===== SELECTION

Functors, Applicatives and Monads in Java

Ismail S

September 2018

Intro

Abstraction of common design patterns
Underlying ideas are very general, but lots of practical applications

Warning

This stuff is hard to learn, especially for the first time. If it doesn’t make sense, ask.

Functors

Motivating examples

Optional

Sequencing operations and treating all failures in the same way

requestAFilenameFromUser().map(this::openFile);

Streams

Lazy lists

getAListOfFilesAsAStream()
    .map(this::filenameToFile)
    .map(this::readFileAsString)
    .collect(toList());

CompletableFuture

Representation of a value or error that will be available at some future time

performAnApiCall()
    .thenApply(this::transformResponse);

Function

Representation of a value that will be available once this function is called (it’s weird)

((Function<T, U>)this::someFunction)
    .andThen(aFunctionThatTransformsResultOfFirstOne)

==========

## REQUIRED TASK 1
Return every line of the listing that contains the string "with". Case counts.

===== DATA FOR THIS EXERCISE

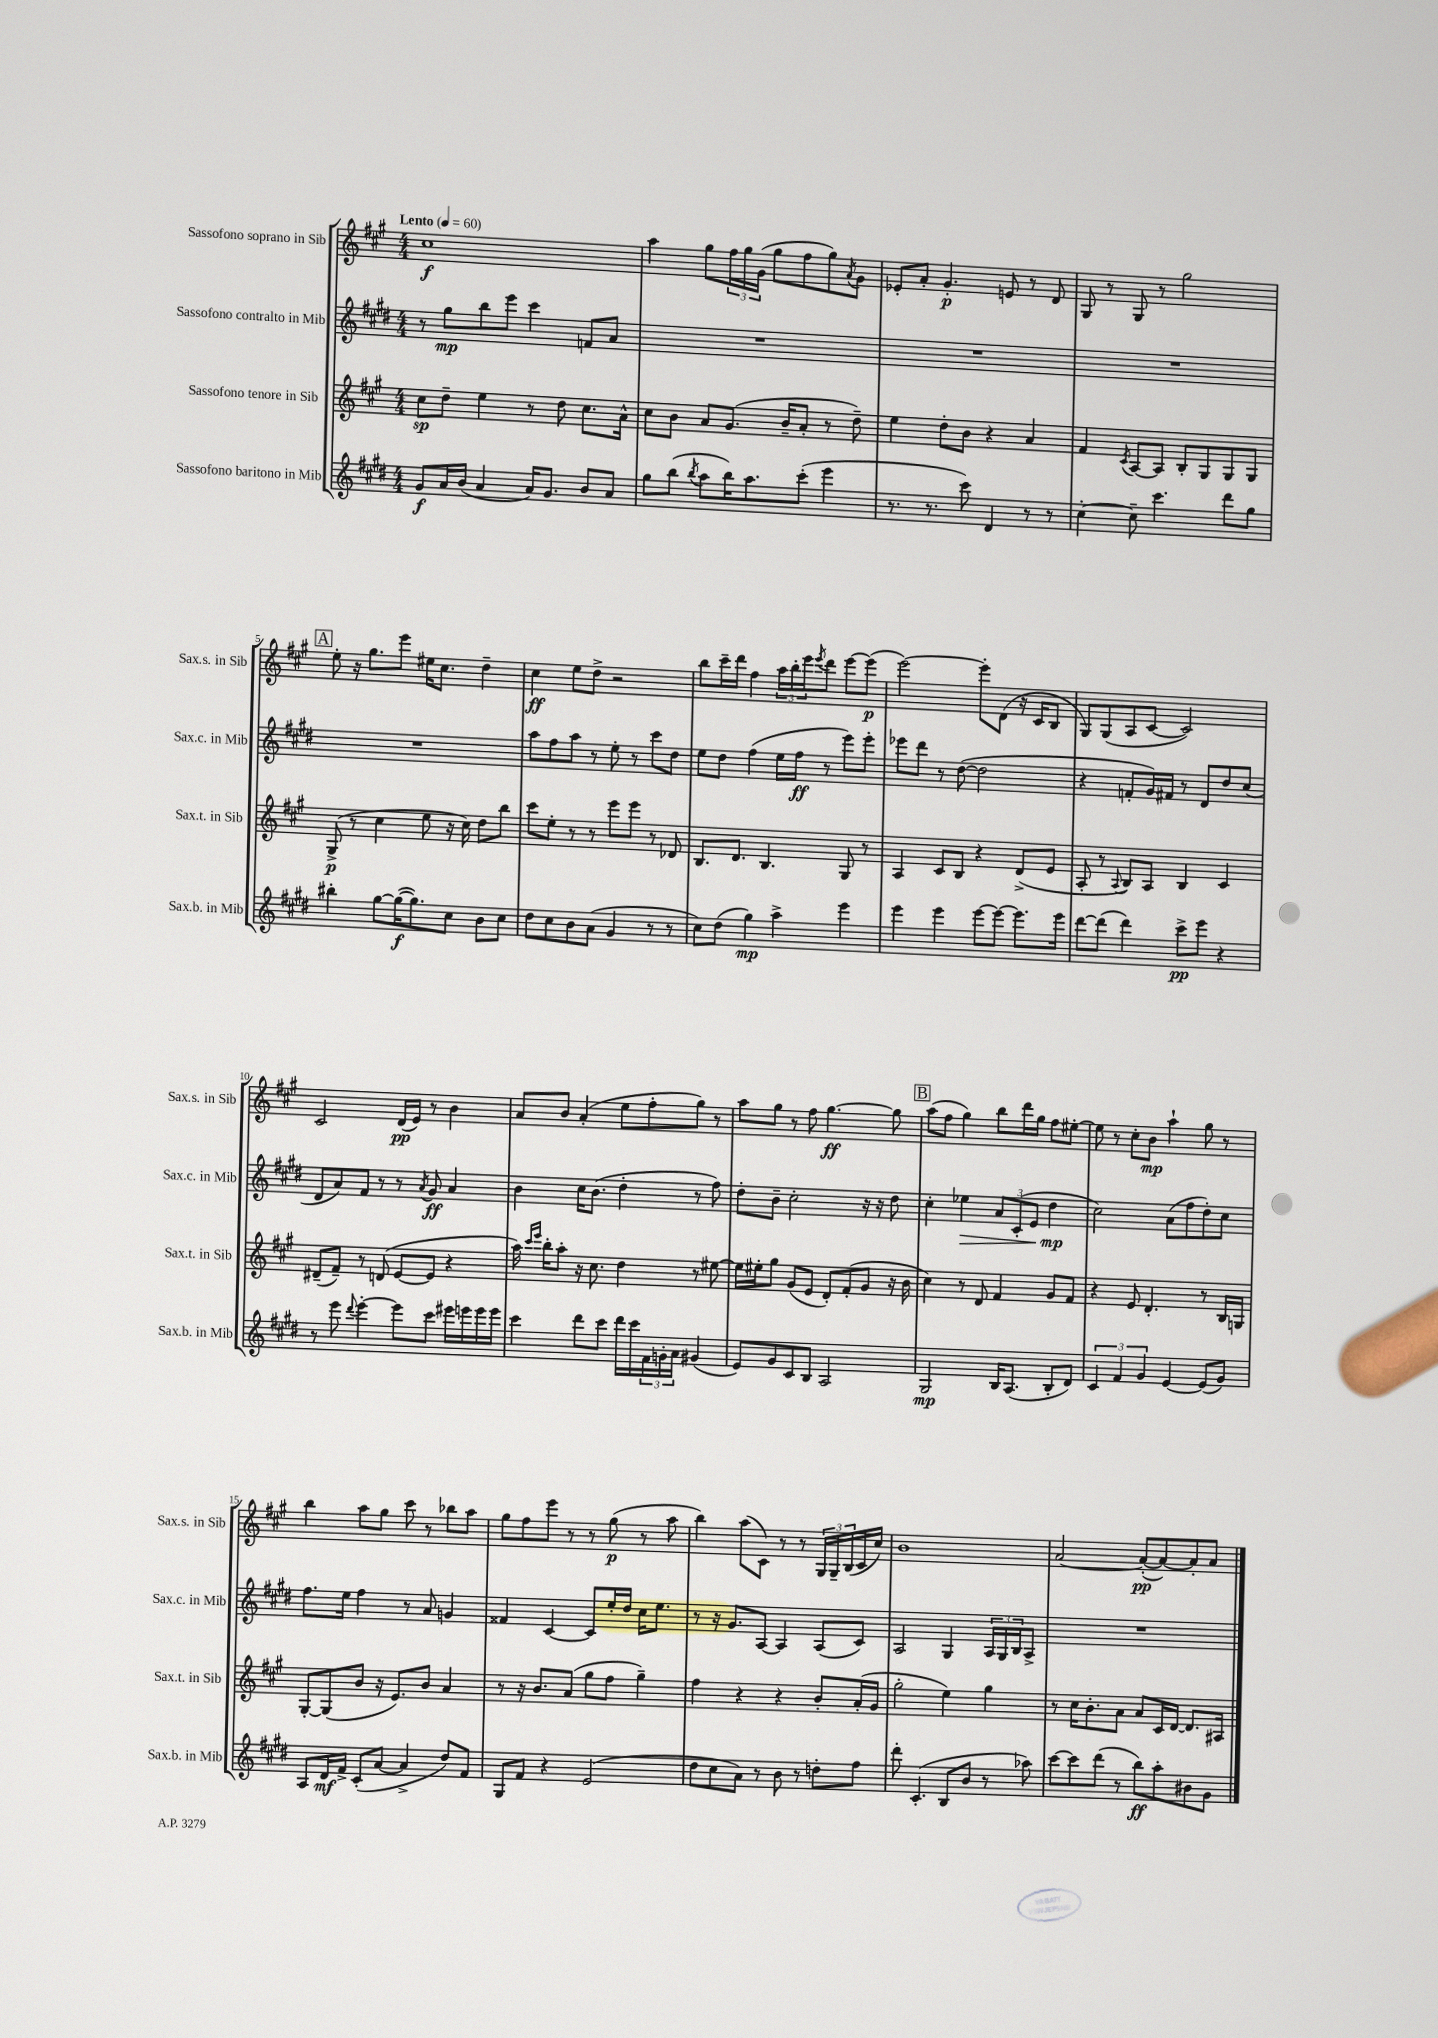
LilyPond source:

<<
\new StaffGroup <<
\new Staff = "s0" \with { instrumentName = "Sassofono soprano in Sib" shortInstrumentName = "Sax.s. in Sib" } {
    \clef treble \key a \major \numericTimeSignature \time 4/4 \tempo "Lento" 4 = 60
    cis''1\f |
    a''4 gis''8 \tuplet 3/2 { fis''16 gis''16 gis'16( } gis''8 fis''8 gis''8) \acciaccatura { a'8 } gis'8 |
    ees'8-. a'8-. gis'4.-.\p e'8 r8 d'8 |
    gis8 r8 gis8 r8 gis''2 |
    \mark \markup { \box "A" } e''8-. r16 gis''8. e'''8 eis''16 cis''8. d''4-- |
    cis''4\ff e''8 d''8-> r2 |
    b''8 cis'''16-- d'''16 fis''4 \tuplet 3/2 { a''16 b''16-. e'''16 } \acciaccatura { e'''8 } d'''8 e'''8~ e'''8\p( |
    e'''2~) e'''8-. d'8( r16 cis'16 b8 |
    gis8) gis8( a8 cis'8~ cis'2) |
    cis'2 d'16\pp( e'16) r8 b'4 |
    a'8 b'8 a'4-.( e''8 fis''8-. gis''8) r8 |
    a''8 gis''8 r8 fis''8 gis''4.~\ff gis''8 |
    \mark \markup { \box "B" } a''8( fis''8 gis''4) b''8 d'''16 gis''16 fis''8 eis''8~-. |
    eis''8 r8 cis''8-. b'8\mp a''4-! gis''8 r8 |
    b''4 a''8 gis''8 cis'''8 r8 bes''8 a''8 |
    gis''8 fis''8 e'''8 r8 r8 gis''8\p( r8 a''8 |
    b''4) a''8( cis'8) r8 r8 \tuplet 3/2 { gis16 gis16-- b16( } cis'16 cis''16) |
    b'1 |
    a'2~ a'8~-.\pp( a'8~) a'8-. a'8 \bar "|." |
}
\new Staff = "s1" \with { instrumentName = "Sassofono contralto in Mib" shortInstrumentName = "Sax.c. in Mib" } {
    \clef treble \key e \major \numericTimeSignature \time 4/4
    r8 gis''8\mp b''8 e'''8 cis'''4 f'8 a'8 |
    R1 |
    R1 |
    R1 |
    \mark \markup { \box "A" } R1 |
    a''8 fis''8 a''8 r8 e''8-. r8 cis'''8 dis''8 |
    e''8 dis''8 fis''4( e''16 fis''16\ff r8 e'''8) e'''8-. |
    ees'''8 dis'''8 r8 dis''8~( dis''2 |
    r4 f'8-. gis'16) fis'16 r8 dis'8 dis''8 cis''8( |
    dis'8 a'8) fis'8 r8 r8 \acciaccatura { a'8 } gis'8\ff a'4 |
    b'4 cis''16 b'8.( dis''4-. r8 fis''8) |
    dis''8-. b'8-- cis''2-. r16 r16 dis''8 |
    \mark \markup { \box "B" } cis''4-. ees''4\> \tuplet 3/2 { a'8 cis'8-.( e'8 } dis''4\mp\! |
    cis''2) a'8( fis''8 dis''8-.) cis''8 |
    fis''8. e''16 fis''4 r8 a'8 g'4 |
    fisis'4 cis'4~ cis'8 e''16-. dis''16 cis''16 e''8. |
    r8 r16 gis'8. a8~ a4 a8( cis'8) |
    a2 gis4 \tuplet 3/2 { a16 gis16 b16 } a8-> |
    R1 \bar "|." |
}
\new Staff = "s2" \with { instrumentName = "Sassofono tenore in Sib" shortInstrumentName = "Sax.t. in Sib" } {
    \clef treble \key a \major \numericTimeSignature \time 4/4
    cis''8\sp d''8-- e''4 r8 d''8 cis''8. a'16-^ |
    cis''8 b'8 a'8 gis'8.( b'16-- a'8-. r8 d''8--) |
    e''4 d''8-. b'8 r4 a'4 |
    fis'4 \acciaccatura { cis'8 } a8~ a8 b8-. gis8 gis8 gis8 |
    \mark \markup { \box "A" } gis8->\p( r8 cis''4 e''8 r16 cis''16) d''8 b''8 |
    cis'''8 e''8-. r8 r8 e'''8 e'''8 r8 des'8 |
    b8. d'8. b4. gis8 r8 |
    a4 cis'8 b8 r4 d'8->( e'8 |
    a8-. r8 \appoggiatura { a8 } b8) a8 b4 cis'4 |
    dis'8--( fis'8--) r8 d'8( e'8~ e'8 r4 |
    a''16) \grace { cis'''16 e'''16 } b''16-. a''8-. r16 cis''8. d''4 r8 eis''8~ |
    eis''16 eis''16-. gis''8 gis'8( e'8 d'8-.) fis'8-.( gis'8 r16 b'16 |
    \mark \markup { \box "B" } cis''4) r8 d'8 fis'4 gis'8 fis'8 |
    r4 e'8 d'4.-. r8 b16 g16 |
    gis8~-. gis8( b'8 r16 e'8.) b'8 a'4 |
    r8 r16 b'8. a'8( gis''8 fis''8 gis''4--) |
    fis''4 r4 r4 b'8-. a'16-.( gis'16 |
    gis''2-. e''4) gis''4 |
    r8 cis''16 b'8.-. a'8 a'8 cis'16 d'16~ d'8. ais16 \bar "|." |
}
\new Staff = "s3" \with { instrumentName = "Sassofono baritono in Mib" shortInstrumentName = "Sax.b. in Mib" } {
    \clef treble \key e \major \numericTimeSignature \time 4/4
    gis'8\f a'16 b'16( a'4 a'16) gis'8. b'8 a'8 |
    gis''8 b''8( \acciaccatura { b''8 } a''8 b''16) a''8. cis'''8-.( e'''4 |
    r8. r8. cis'''8) dis'4 r8 r8 |
    cis''4~-. cis''8-- cis'''4. dis'''8 gis''8 |
    \mark \markup { \box "A" } bis''4-. gis''8~ gis''16~\f( gis''8.) cis''8 b'8 cis''8 |
    dis''8 cis''8 b'8 a'8( gis'4 r8 r8 |
    cis''8) dis''8( gis''4\mp) a''4-> e'''4 |
    e'''4 e'''4 e'''8~ e'''8~ e'''8. e'''16 |
    dis'''8~ dis'''8( dis'''4) cis'''8->\pp e'''8 r4 |
    r8 e'''8 \appoggiatura { dis'''8 } e'''4~-. e'''8 cis'''8 eis'''16 e'''16 e'''16 e'''16 |
    cis'''4 dis'''8 cis'''8 dis'''16 cis'''16 \tuplet 3/2 { fis'16 g'16-. a'16 } gis'4( |
    e'8) gis'8 cis'8 b8 a2 |
    \mark \markup { \box "B" } gis2\mp b16 a8.( b8-. dis'8) |
    \tuplet 3/2 { cis'4 fis'4 gis'4 } e'4~ e'8( gis'8) |
    a8 dis'16\mf fis'16-> cis'8-.( a'8~ a'4-> dis''8) fis'8 |
    gis8 fis'8 r4 e'2( |
    dis''8 cis''8 a'8) r8 b'8 r8 d''8-. fis''8 |
    dis'''8-. cis'4.-.( b8 b'8 r8 aes''8) |
    cis'''8~ cis'''8 dis'''8( r8 b''8\ff) a''8-. bis'8 gis'8 \bar "|." |
}
>>
>>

==========

## REQUIRED TASK 2
According to the Java functors text, what does CompletableFuture represent?

## COMPLETE RESPONSE 1
\new Staff = "s0" \with { instrumentName = "Sassofono soprano in Sib" shortInstrumentName = "Sax.s. in Sib" } {
\new Staff = "s1" \with { instrumentName = "Sassofono contralto in Mib" shortInstrumentName = "Sax.c. in Mib" } {
\new Staff = "s2" \with { instrumentName = "Sassofono tenore in Sib" shortInstrumentName = "Sax.t. in Sib" } {
\new Staff = "s3" \with { instrumentName = "Sassofono baritono in Mib" shortInstrumentName = "Sax.b. in Mib" } {

## COMPLETE RESPONSE 2
A value or error that will be available at some future time.